Yol boyunca hiç konuşmadı. Arabadan inerken şaşkınlığımın üstesinden ancak gelebilmiştim. Artık hayal kırıklığım yoktu. Beni savunmuştu. Sanırım savaştığı bir şeyler vardı. Ve beni sevdiğini itiraf etmişti. Haftalar önce annesi izin vermediği için dışarı çıkamadığı aklıma geldi. İnanmamıştım o zaman ama meğer doğruyu söylüyormuş. Aralarındaki şey neydi anlayabilmiş değildim ama normal bir anne oğul ilişkilerinin olmadığı kesindi. Belki de bir anne olarak oğlunu bir şeylerden korumaya çalışıyordu. Gerçi Deran'a derin bir anne sevgisiyle bakmadığı belliydi. Bu kadar birbirlerine nefretle bakacak ne yaşamış olabilirlerdi ki?

Okulda Başak'ın yanımızdan uzaklaşmaması gerektiğini açıklamıştık.

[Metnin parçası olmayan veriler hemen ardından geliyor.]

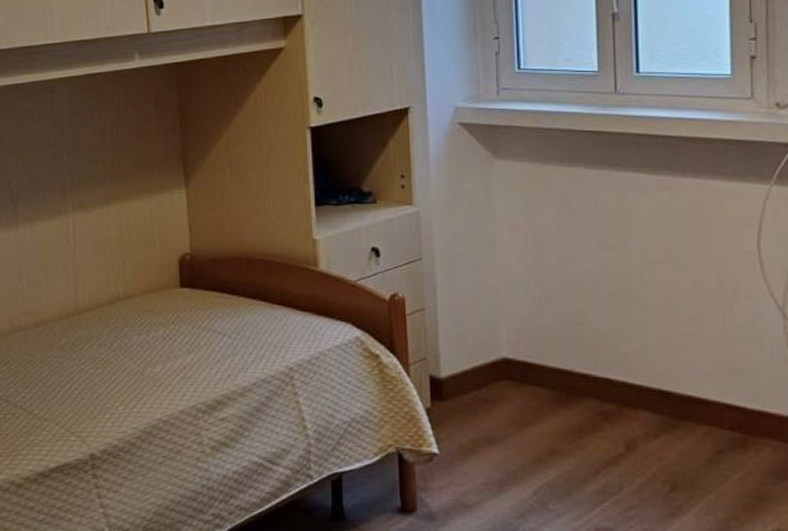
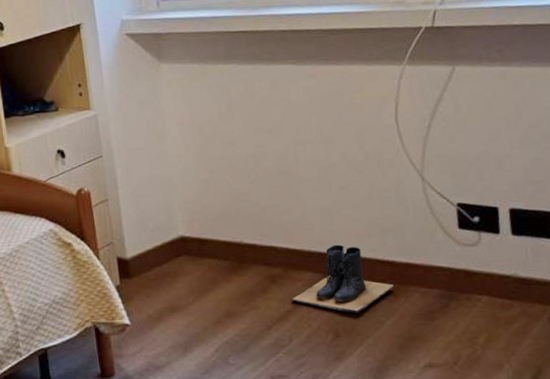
boots: none [625,383,743,464] -> present [291,244,394,313]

Zaten ben de arkadaşımın yalnız kalmasını istemiyordum. Olanlardan Başak'a bahsetmemiştim. O da her zamanki gibi açıklayayım diye tepeme binmemişti. Garip, çıkmaya başlayınca daha çok ilgilenmesini bekliyordum. Ama çok dalgındı, ruh gibiydi. Bir süredir aklıma takılı kalan soruyu sordum.

"Başak, Selim hocayla platonik takılmıyorsun değil mi?"

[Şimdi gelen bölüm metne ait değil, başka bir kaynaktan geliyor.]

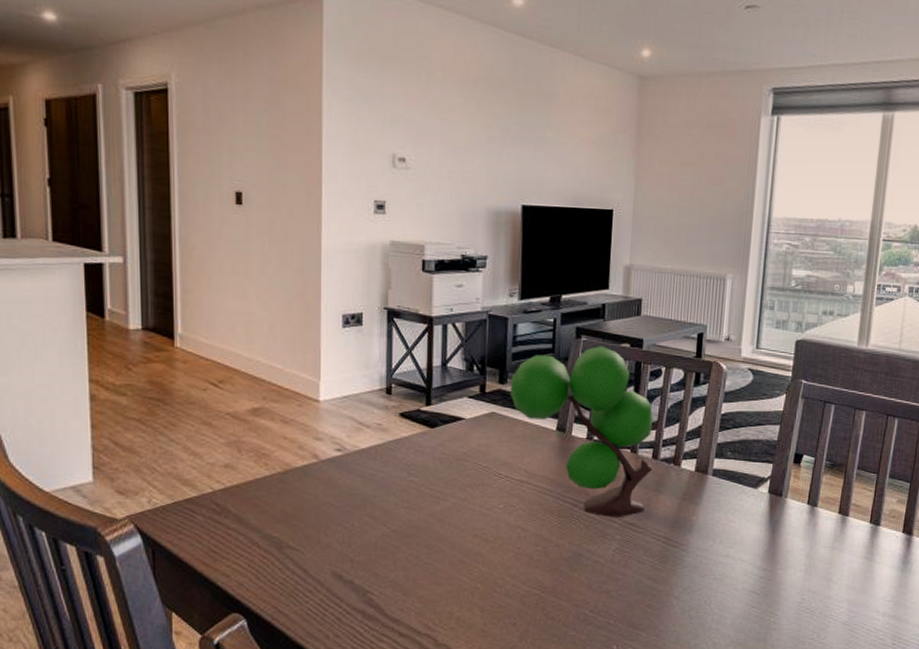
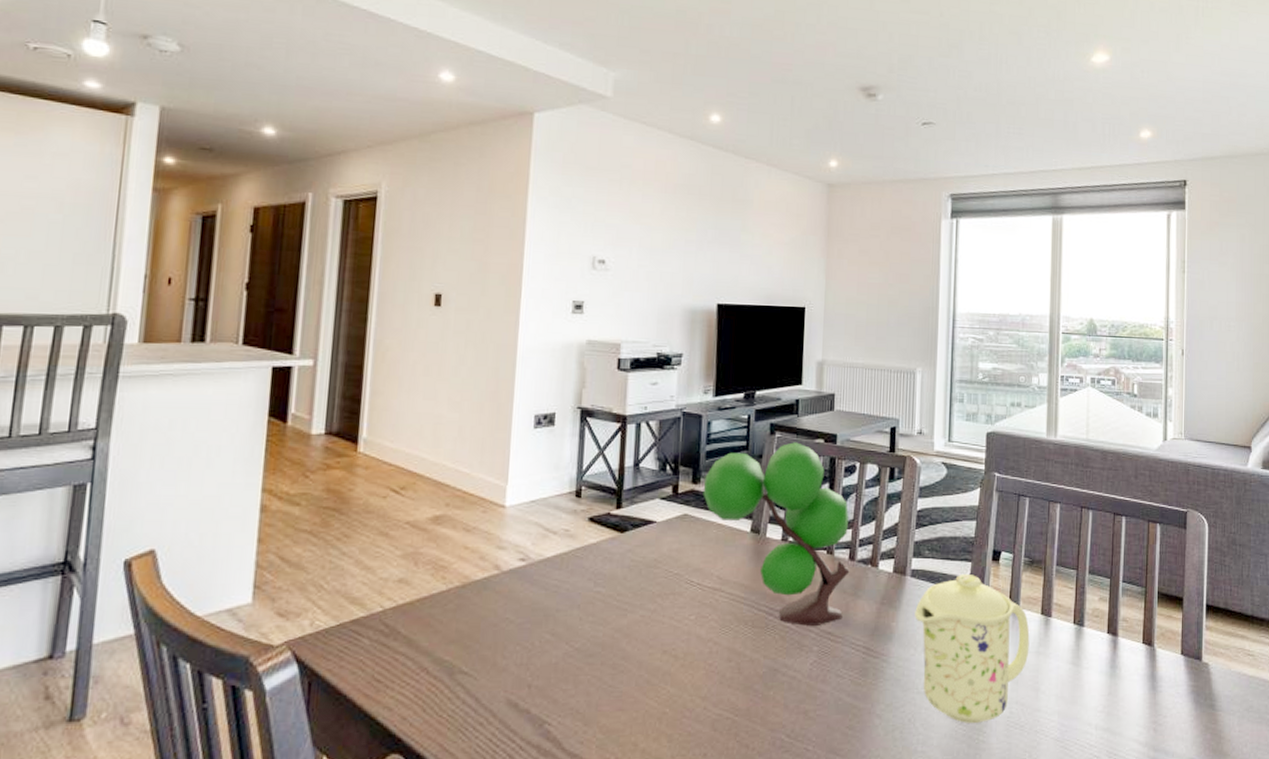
mug: none [714,474,826,606] -> present [915,573,1030,723]

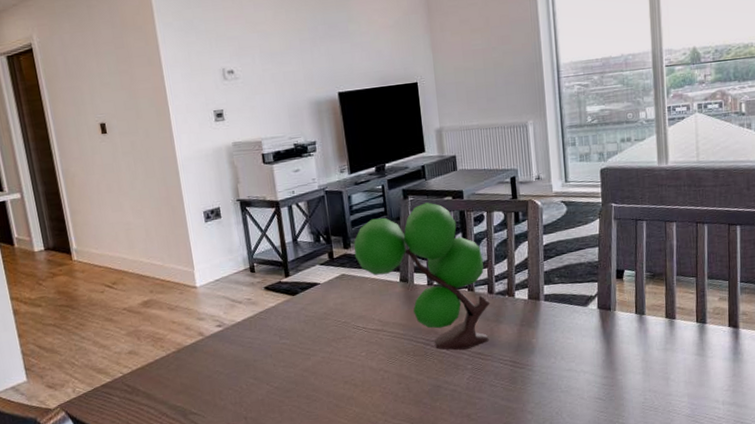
mug: present [915,573,1030,723] -> none [551,292,657,411]

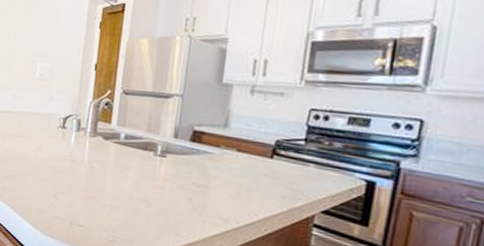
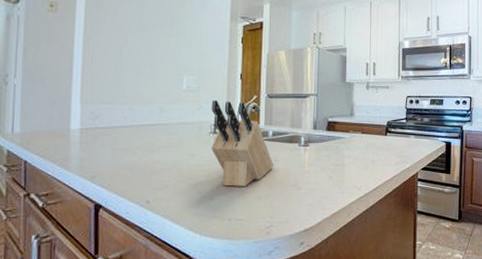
knife block: none [59,91,123,191] -> present [211,99,273,187]

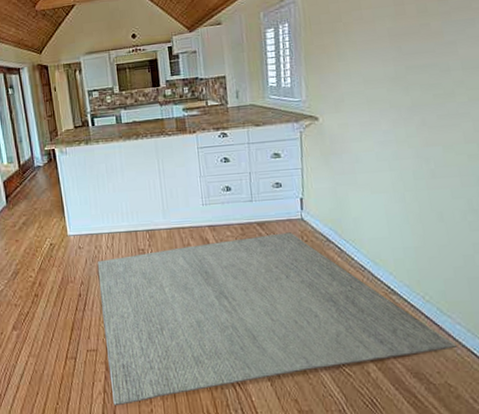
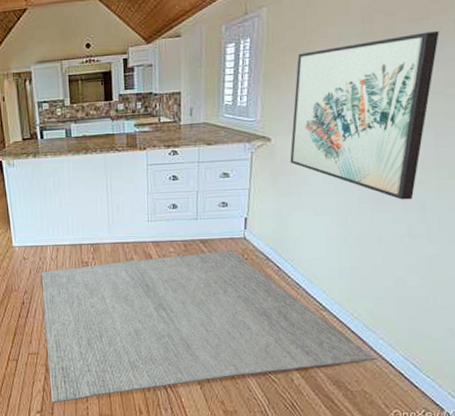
wall art: none [335,9,471,175] -> present [290,31,439,200]

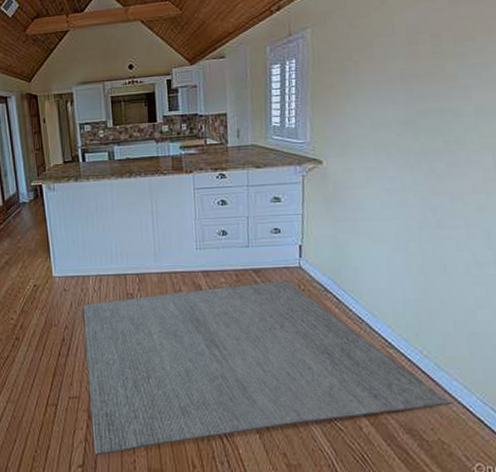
wall art: present [290,31,439,200] -> none [343,52,488,226]

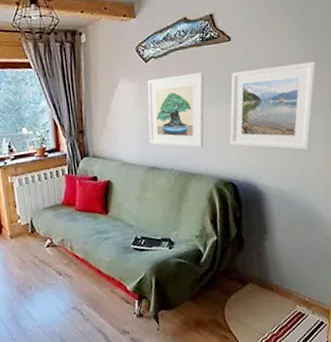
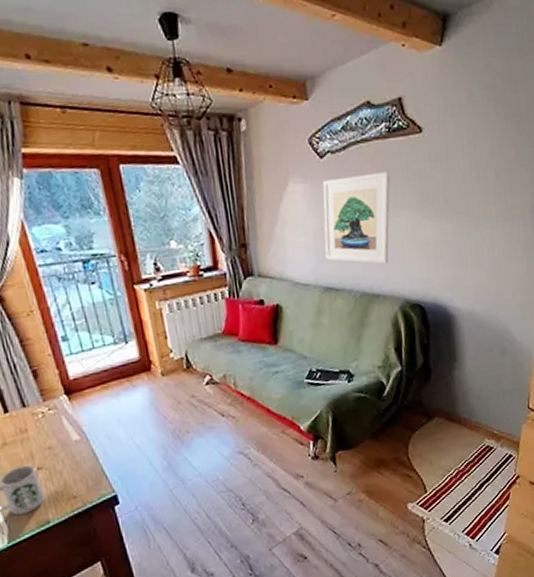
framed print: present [230,61,317,150] -> none [418,159,519,266]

"Yok canım, o benim hocam." Diye cevap verince üstelemedim.

Derse girdiğimizde ben hocanın dediklerini not almaya çalışırken Deran bana döndü.

"Dinle annem için özür dilerim. Biz pek anlaşamayız da."

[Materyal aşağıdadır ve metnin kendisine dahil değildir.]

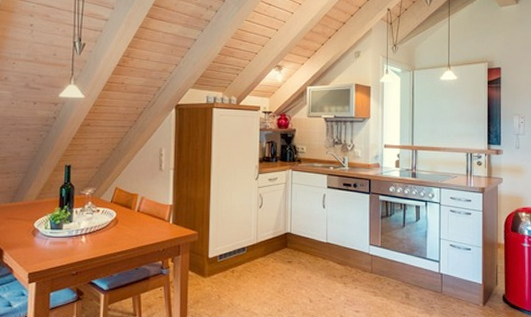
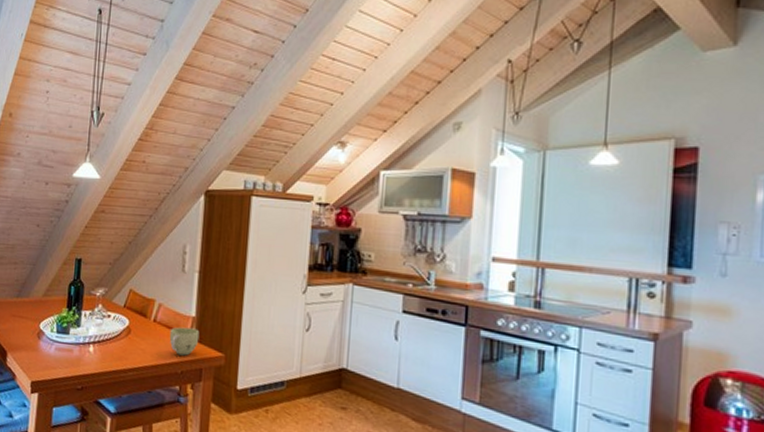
cup: none [151,214,176,236] -> present [169,327,200,356]

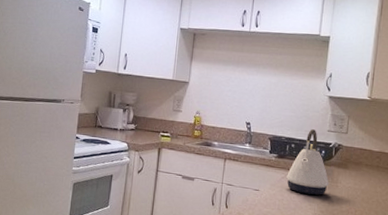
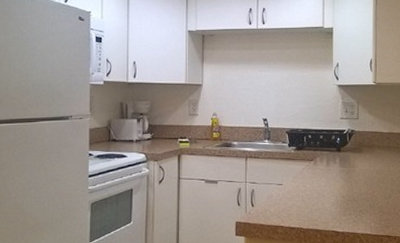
kettle: present [286,129,329,195] -> none [307,118,347,182]

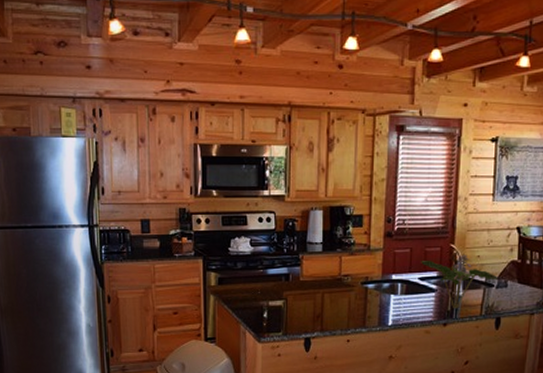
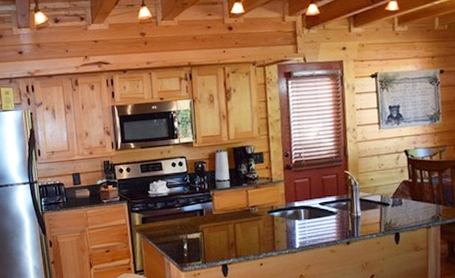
plant: present [421,254,498,309] -> none [320,178,392,229]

"Anladım canım umarım kısa bir sürede aranız düzelir. Sonuçta o senin annen."

"Hayır." Diyerek ani bir çıkış yapınca şaşkın bir şekilde baktım. "Yani bizim aramızda normal anne oğul ilişkisi yok. O beni çok kıskanır. Ondan uzak durmalısın tamam mı? Merak etme ben seni koruyacağım."

Neden koruyacaktı? Annesi nasıl bir kadındı? Bu düşüncelerimi hoca böldü.

"Evet Deran lütfen son dediğim şeyi tekrar eder misin?"

Hemen önüme döndüm. Kıpkırmızı olmuştum. Umarım Deran çok rezil olmazdı diye düşünürken Deran mucizevi bir şekilde hocanın son cümlesini eksiksiz olarak söyledi. Ağzım açık Deran'a bakakalmıştım. Derslerde çok iyi olmalıydı. Hoca bile şaşkın görünüyordu.

Çıkışta beni lüks bir kafeye kahve içmeye davet etti. Daha önce paparazilerden korunmaya çalışmamız gerektiğiyle ilgili söylediklerinden dolayı bunu beklemiyordum.

"Ama hani pek ortalarda görünmeyecektik?"

"Arabayla gidip geliriz. Görünmeyiz."

"Tamam ama çok vaktim yok. Bir saat." Dedim çünkü akşam kovan toplantısı vardı. Ona bunu söyleyemezdim. Neyse ki ne işim olduğunu pek sorgulamadı.

Arabaya bindiğimizde ilk kez böyle lüks bir yere takılacak olmanın heyecanı içindeydim. Deran arabayı sürerken bana açıklamada bulunmaya başladı. Gözünü beklediğim gibi yoldan ayırmıyordu.

"Eninde sonunda ortaya çıkacak. Bence artık çok kasmayalım. Sana neler olabileceğinden bahsettim. Sen güçlü kızsındır. Sana güveniyorum."

Cevap vermedim. Fikrinin hızlıca değişmesine şaşırmıştım. Halbuki okulda dahi üç kişi takılalım diyeli çok olmamıştı. Her ne kadar bu bana daha fazla güven verse de buna pek hazır değildim. Dediğine göre yıpratan bir süreçti. Ama neyse ki kafeye girene kadar karşımıza paparazi falan çıkmadı. Ortada kimseleri görmeyince biz de kalabalık olmayan bir sokağa bakan bir pencere kenarına yerleştik. Kahvelerimizi yudumlarken ben lise ve aile hayatımdan bahsettim. Başını ağrıtmış mıydım bilmiyorum. Çünkü hiç konuşmadı. Ama sıkılmış gibi görünmüyordu. Yüzünde şirin bir gülümsemeyle dinliyordu beni. Giderken Deran'ın bu kadar nezaketli olmasından dolayı ben de nazik davranmaya çalıştım.